Critiquées pour les bonus octroyés à leurs dirigeants en pleine période de crise , les banques américaines ont également été très généreuses avec leurs anciens patrons. Ces derniers ont pu accéder pendant des années à des "services" gratuits: bureaux, secrétaires, voiture… Des avantages qui se chiffrent souvent en milliers de dollars.

Alors que Citigroup a reçu 54 milliards de dollars d'aide publique, Charles O. Prince, son ancien directeur général débarqué en novembre 2007, bénéficie toujours d'une secrétaire et d'un bureau, selon Bloomberg. Il n'est pas seul dans ce cas. L'ex-directeur de la banque d'investissement de Citigroup, Michael Klein, et John Reed, ancien directeur général adjoint retraité depuis 2000, dispose aussi de ces avantages. Sanford I. Weill, président jusqu'en 2006, vient pour sa part de rompre un contrat de consultant qui lui donne droit à un bureau, une voiture et un chauffeur ainsi que l'utilisation d'un avion privé.

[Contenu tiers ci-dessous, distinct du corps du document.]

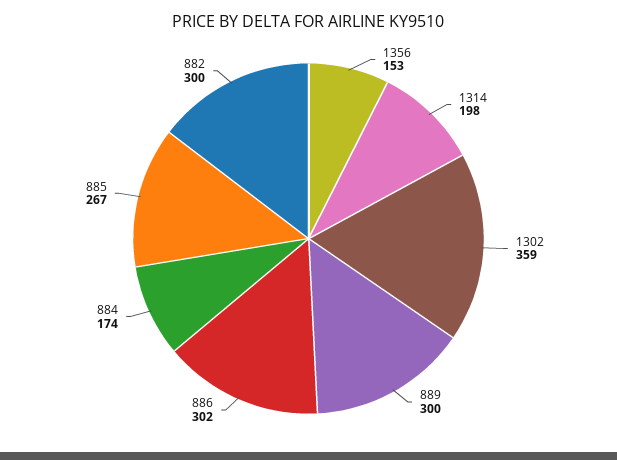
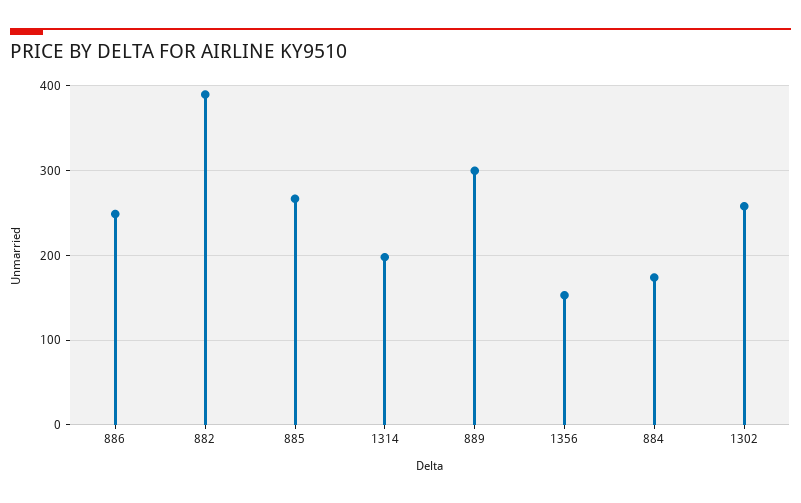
1302: 359 -> 260
886: 302 -> 250
882: 300 -> 390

Citigroup n'est pas la seule banque à s'adonner à ces pratiques. L'ancien directeur général de Merrill Lynch, Stan O'Neal, qui a démissionné en octobre 2007, bénéficie pendant trois ans d'une secrétaire et d'un bureau. Même traitement pour ses prédécesseurs David Komansky, Daniel Tully et William Schreyer. Les coûts sont absorbés par Bank of America, qui a bénéficié de 45 milliards de dollars de renflouements de la part de l'Etat. Kennedy Thompson, l'ancien directeur général de Wachovia, a lui aussi à disposition une secrétaire et un bureau pendant trois ans. Wells Fargo, qui a racheté Wachovia fin 2008 et a reçu 25 milliards de l'Etat, assure les finances. "Un élément contractuel qui doit être honoré " quoi qu'il advienne, explique un porte-parole du groupe cité par Bloomberg. Quand le président de JPMorgan, William Harrison, est parti en décembre 2006, la banque lui a accordé un bureau et des services administratifs jusqu'en 2013.

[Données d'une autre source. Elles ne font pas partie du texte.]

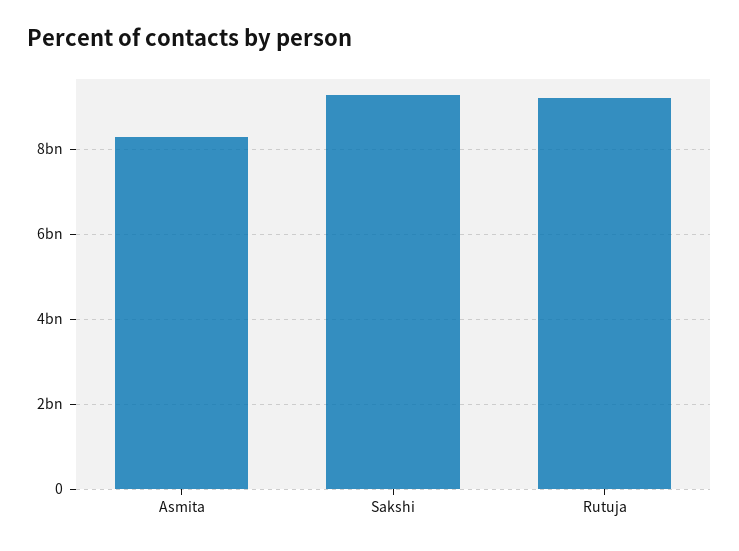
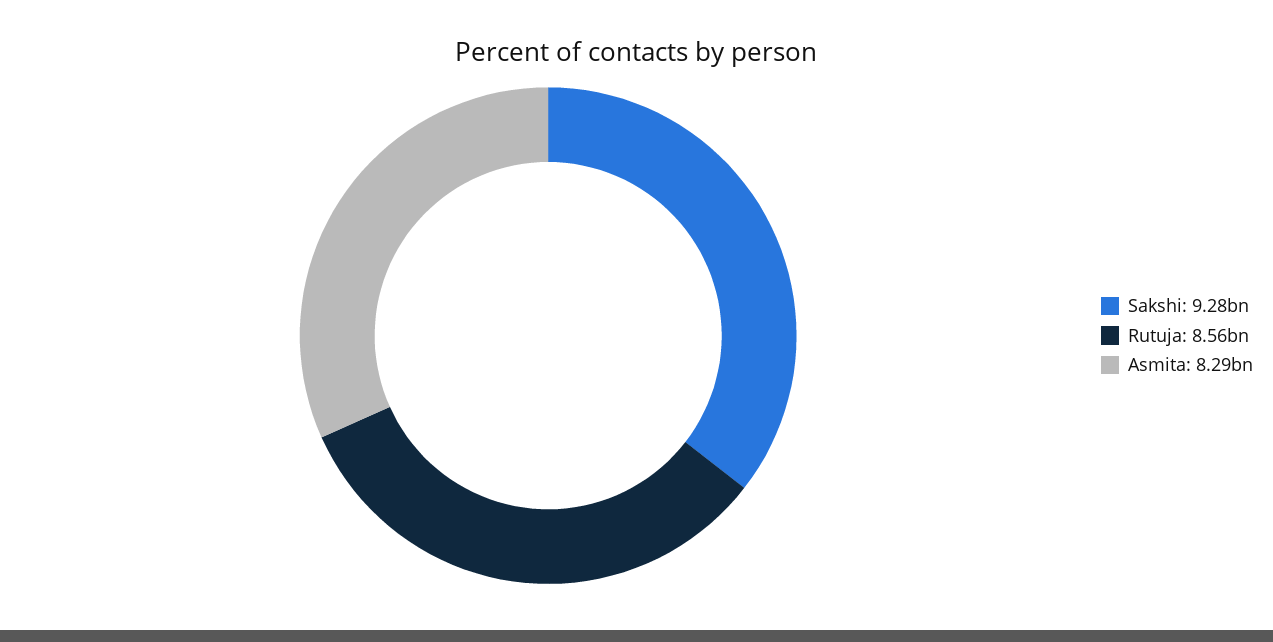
Rutuja: 9200000000 -> 8560000000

Le montant de ces avantages n'est pas négligeable. Dans le cas de William Harrison, le coût estimé est de 267.000 dollars par an. L'ex-dirigeant de Citigroup, Charles O. Prince, bénéficiait de l'équivalent de 1,5 million de dollars d'avantages (bureau, assistant, voiture, chauffeur) pendant 5 ans ou jusqu'à ce qu'il dispose d'un autre emploi. Sanford I. Weill disposait de son côté d'une pension de retraite de 1 million de dollars par an et des frais de 3.846 dollars par jour sur 45 jours dans l'année comme consultant jusqu'à la rupture de son contrat.

Ces émoluments sont d'autant plus problématiques qu'ils sont pratiqués par des établissements bénéficiant de fonds publics au profit de dirigeants déjà généreusement traités au moment de leur départ. Charles O. Prince avait ainsi touché un bonus de 10,4 millions de dollars. Sanford I. Weill, président de Citigroup jusqu'en 2006, avait touché pas moins de 69 millions de dollars de salaires et de bonus au cours de ses trois dernières années chez Citigroup.

Les groupes concernés expliquent en général que ces services, dans le cadre de contrats de conseil ou de clauses spécifiques, visent interdire à leurs ex-dirigeants de débaucher des salariés, selon un spécialiste juridique cité par Bloomberg. Les coûts associés sont en outre difficiles à déterminer, explique un consultant du cabinet Equilar Inc., car les entreprises sont tenues de lister ces avantages, mais pas de les quantifier. Ils n'apparaissent donc pas dans les rémunérations des dirigeants en place.